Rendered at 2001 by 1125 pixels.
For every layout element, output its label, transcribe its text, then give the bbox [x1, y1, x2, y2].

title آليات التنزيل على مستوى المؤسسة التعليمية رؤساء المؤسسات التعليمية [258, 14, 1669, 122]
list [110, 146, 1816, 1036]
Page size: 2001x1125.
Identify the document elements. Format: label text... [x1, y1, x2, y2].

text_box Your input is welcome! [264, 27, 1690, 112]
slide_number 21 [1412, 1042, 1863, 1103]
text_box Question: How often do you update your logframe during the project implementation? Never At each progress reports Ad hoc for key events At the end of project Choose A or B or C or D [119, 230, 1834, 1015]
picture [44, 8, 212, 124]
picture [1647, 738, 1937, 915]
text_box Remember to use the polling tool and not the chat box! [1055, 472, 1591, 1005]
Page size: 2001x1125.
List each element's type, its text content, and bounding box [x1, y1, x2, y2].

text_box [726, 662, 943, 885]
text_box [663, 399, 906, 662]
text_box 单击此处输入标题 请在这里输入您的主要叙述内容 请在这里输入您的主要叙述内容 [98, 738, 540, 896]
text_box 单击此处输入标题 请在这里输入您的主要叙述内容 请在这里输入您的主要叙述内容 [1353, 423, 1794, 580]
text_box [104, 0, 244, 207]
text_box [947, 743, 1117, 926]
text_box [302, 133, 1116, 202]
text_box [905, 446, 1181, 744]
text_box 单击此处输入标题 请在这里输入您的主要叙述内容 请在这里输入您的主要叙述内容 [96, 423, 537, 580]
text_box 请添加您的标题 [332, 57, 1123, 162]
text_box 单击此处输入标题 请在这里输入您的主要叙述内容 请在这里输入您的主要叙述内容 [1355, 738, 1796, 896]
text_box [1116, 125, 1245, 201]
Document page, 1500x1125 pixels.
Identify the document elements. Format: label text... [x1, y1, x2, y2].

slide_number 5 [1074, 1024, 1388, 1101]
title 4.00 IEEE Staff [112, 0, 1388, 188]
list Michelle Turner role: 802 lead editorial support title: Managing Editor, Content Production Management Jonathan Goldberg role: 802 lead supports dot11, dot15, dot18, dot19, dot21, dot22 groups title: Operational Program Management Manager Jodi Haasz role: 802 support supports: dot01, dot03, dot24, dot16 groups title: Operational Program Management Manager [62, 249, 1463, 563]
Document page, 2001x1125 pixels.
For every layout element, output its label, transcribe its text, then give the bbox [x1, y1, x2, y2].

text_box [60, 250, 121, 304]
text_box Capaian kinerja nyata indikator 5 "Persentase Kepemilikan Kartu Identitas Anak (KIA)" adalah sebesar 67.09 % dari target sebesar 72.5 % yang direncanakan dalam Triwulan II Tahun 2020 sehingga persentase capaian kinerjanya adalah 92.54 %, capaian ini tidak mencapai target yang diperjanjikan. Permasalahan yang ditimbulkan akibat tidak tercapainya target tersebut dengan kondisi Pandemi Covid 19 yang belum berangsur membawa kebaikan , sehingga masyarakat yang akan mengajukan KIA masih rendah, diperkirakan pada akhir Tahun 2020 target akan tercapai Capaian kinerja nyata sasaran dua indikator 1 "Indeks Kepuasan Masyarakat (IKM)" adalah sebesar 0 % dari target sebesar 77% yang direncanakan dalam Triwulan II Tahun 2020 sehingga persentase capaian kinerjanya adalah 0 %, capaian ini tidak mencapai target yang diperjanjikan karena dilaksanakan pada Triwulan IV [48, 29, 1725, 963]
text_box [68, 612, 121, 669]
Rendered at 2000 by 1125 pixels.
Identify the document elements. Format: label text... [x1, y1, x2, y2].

━━━━━━━━━━

# Problem description
In your answer, print every entry exactly as it appears.

# Solution to this exercise
Rendered at 2001 by 1125 pixels.
For every layout element, output its label, transcribe its text, then give the bbox [x1, y1, x2, y2].

title آليات التنزيل على مستوى المؤسسة التعليمية رؤساء المؤسسات التعليمية [258, 14, 1669, 122]
list [110, 146, 1816, 1036]
Page size: 2001x1125.
Identify the document elements. Format: label text... [x1, y1, x2, y2].

text_box Your input is welcome! [264, 27, 1690, 112]
slide_number 21 [1412, 1042, 1863, 1103]
text_box Question: How often do you update your logframe during the project implementation? Never At each progress reports Ad hoc for key events At the end of project Choose A or B or C or D [119, 230, 1834, 1015]
picture [44, 8, 212, 124]
picture [1647, 738, 1937, 915]
text_box Remember to use the polling tool and not the chat box! [1055, 472, 1591, 1005]
Page size: 2001x1125.
List each element's type, its text content, and bounding box [x1, y1, x2, y2].

text_box [726, 662, 943, 885]
text_box [663, 399, 906, 662]
text_box 单击此处输入标题 请在这里输入您的主要叙述内容 请在这里输入您的主要叙述内容 [98, 738, 540, 896]
text_box 单击此处输入标题 请在这里输入您的主要叙述内容 请在这里输入您的主要叙述内容 [1353, 423, 1794, 580]
text_box [104, 0, 244, 207]
text_box [947, 743, 1117, 926]
text_box [302, 133, 1116, 202]
text_box [905, 446, 1181, 744]
text_box 单击此处输入标题 请在这里输入您的主要叙述内容 请在这里输入您的主要叙述内容 [96, 423, 537, 580]
text_box 请添加您的标题 [332, 57, 1123, 162]
text_box 单击此处输入标题 请在这里输入您的主要叙述内容 请在这里输入您的主要叙述内容 [1355, 738, 1796, 896]
text_box [1116, 125, 1245, 201]
Document page, 1500x1125 pixels.
Identify the document elements. Format: label text... [x1, y1, x2, y2].

slide_number 5 [1074, 1024, 1388, 1101]
title 4.00 IEEE Staff [112, 0, 1388, 188]
list Michelle Turner role: 802 lead editorial support title: Managing Editor, Content Production Management Jonathan Goldberg role: 802 lead supports dot11, dot15, dot18, dot19, dot21, dot22 groups title: Operational Program Management Manager Jodi Haasz role: 802 support supports: dot01, dot03, dot24, dot16 groups title: Operational Program Management Manager [62, 249, 1463, 563]
Document page, 2001x1125 pixels.
For every layout element, output its label, transcribe its text, then give the bbox [x1, y1, x2, y2].

text_box [60, 250, 121, 304]
text_box Capaian kinerja nyata indikator 5 "Persentase Kepemilikan Kartu Identitas Anak (KIA)" adalah sebesar 67.09 % dari target sebesar 72.5 % yang direncanakan dalam Triwulan II Tahun 2020 sehingga persentase capaian kinerjanya adalah 92.54 %, capaian ini tidak mencapai target yang diperjanjikan. Permasalahan yang ditimbulkan akibat tidak tercapainya target tersebut dengan kondisi Pandemi Covid 19 yang belum berangsur membawa kebaikan , sehingga masyarakat yang akan mengajukan KIA masih rendah, diperkirakan pada akhir Tahun 2020 target akan tercapai Capaian kinerja nyata sasaran dua indikator 1 "Indeks Kepuasan Masyarakat (IKM)" adalah sebesar 0 % dari target sebesar 77% yang direncanakan dalam Triwulan II Tahun 2020 sehingga persentase capaian kinerjanya adalah 0 %, capaian ini tidak mencapai target yang diperjanjikan karena dilaksanakan pada Triwulan IV [48, 29, 1725, 963]
text_box [68, 612, 121, 669]
Rendered at 2000 by 1125 pixels.
Identify the document elements. Format: label text... [x1, y1, x2, y2].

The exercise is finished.